Here's Tom Courtney as Newman Noggs (Tom plays Little Dorrit's father in the new version. He is not what's wrong with it.), Anne Hathaway (Not the famous one who married Shakespeare, but just some actress.) as Madeline Bray, gorgeous Charlie Hunam as Nicholas, and good old Barry Humphries as Dame Edna as Mrs. Crummles in that movie. (When you plop Barry into a film, genders often get confusing.)

And here, from everyone's favorite part of the story, the interlude with Nicholas in the Vincent Crummles Acting Company, is Alan Cummings as Mr. Folair, Jamie Bell, the boy from Billy Elliot and King Kong, as Smike, Charlie Hunam again, and Barry Humphries once more.

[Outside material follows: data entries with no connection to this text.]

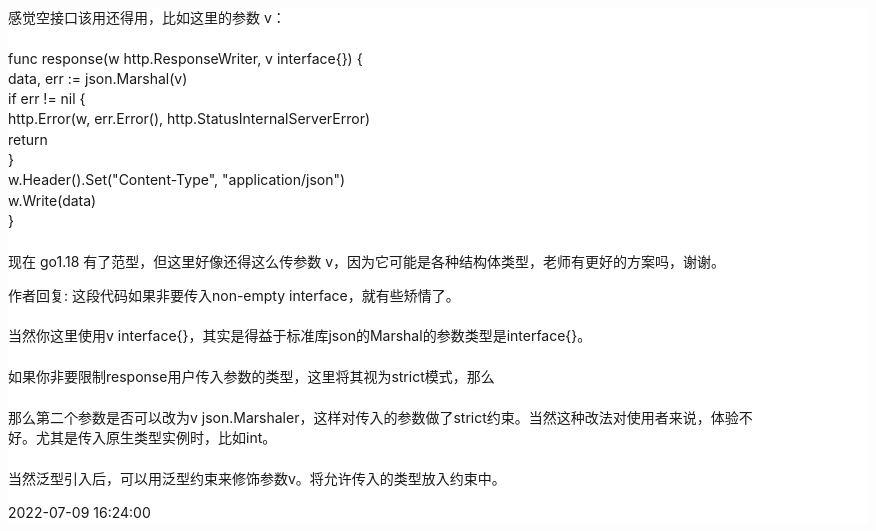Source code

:   <div class="_2_QraFYR_0">感觉空接口该用还得用，比如这里的参数 v：<br><br>func response(w http.ResponseWriter, v interface{}) {<br>	data, err := json.Marshal(v)<br>	if err != nil {<br>		http.Error(w, err.Error(), http.StatusInternalServerError)<br>		return<br>	}<br>	w.Header().Set(&quot;Content-Type&quot;, &quot;application&#47;json&quot;)<br>	w.Write(data)<br>}<br><br>现在 go1.18 有了范型，但这里好像还得这么传参数 v，因为它可能是各种结构体类型，老师有更好的方案吗，谢谢。</div>
  <div class="_10o3OAxT_0">
    <p class="_3KxQPN3V_0">作者回复: 这段代码如果非要传入non-empty interface，就有些矫情了。<br><br>当然你这里使用v interface{}，其实是得益于标准库json的Marshal的参数类型是interface{}。<br><br>如果你非要限制response用户传入参数的类型，这里将其视为strict模式，那么<br><br>那么第二个参数是否可以改为v json.Marshaler，这样对传入的参数做了strict约束。当然这种改法对使用者来说，体验不<br>  好。尤其是传入原生类型实例时，比如int。<br>  <br>  当然泛型引入后，可以用泛型约束来修饰参数v。将允许传入的类型放入约束中。</p>
  </div>
  <div class="_3klNVc4Z_0">
    <div class="_3Hkula0k_0">2022-07-09 16:24:00</div>
  </div>
</div>
</div>
</li>
</ul>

So get a clue adaptors and dramatists: if, even for one second, you're tempted to think that you can "improve" the dialogue of Charles Dickens, here's a fact: you can't! Leave it alone, you dips. And Davies, no one ever said "You cramp my style" in 19th Century England. NO ONE!

That doesn't mean you can't have some creative fun with Dickens. Little Dougie is deep into reading Dan Simmons's gigantic (772 pages) new novel Drood, a horror fantastia purporting to portray the last five years of Dickens's life as seen through the laudanum-addled eyes of Wilkie Collins, which continues the literary conceit of calling me "Ellen Ternan." It's an Amadeus-like tale (Collins is wildly jealous of Dickens's talent. Wilkie darling, I loved The Woman in White, even if beige would have been more appropriate. Salieri wishes he could have written The Moonstone.) which mixes the historical facts with a wild tale of horror in a city-beneath-the-city, that is rollicking good reading, and a current best seller. Pick up a copy and enjoy - for weeks!

And Andrew Davies, please do not adapt A Tale of Two Cities. No one is waiting to hear Sydney Carton at the guillitine say "The thing I'm gonna do now is a whole lot better than all the stuff I've done previously," nor even a pithy, "Hey Robespierre, fuck you!"

Cheers darlings. See you at the HuffPo on Friday.


AW said...

I thought you might find this interesting:

jane said...

I completely agree with your comments re RSC Nicholas Nickleby.
I have it on dvd. and watch often. The best adaption of any Dickens. Roger Rees is magnificent.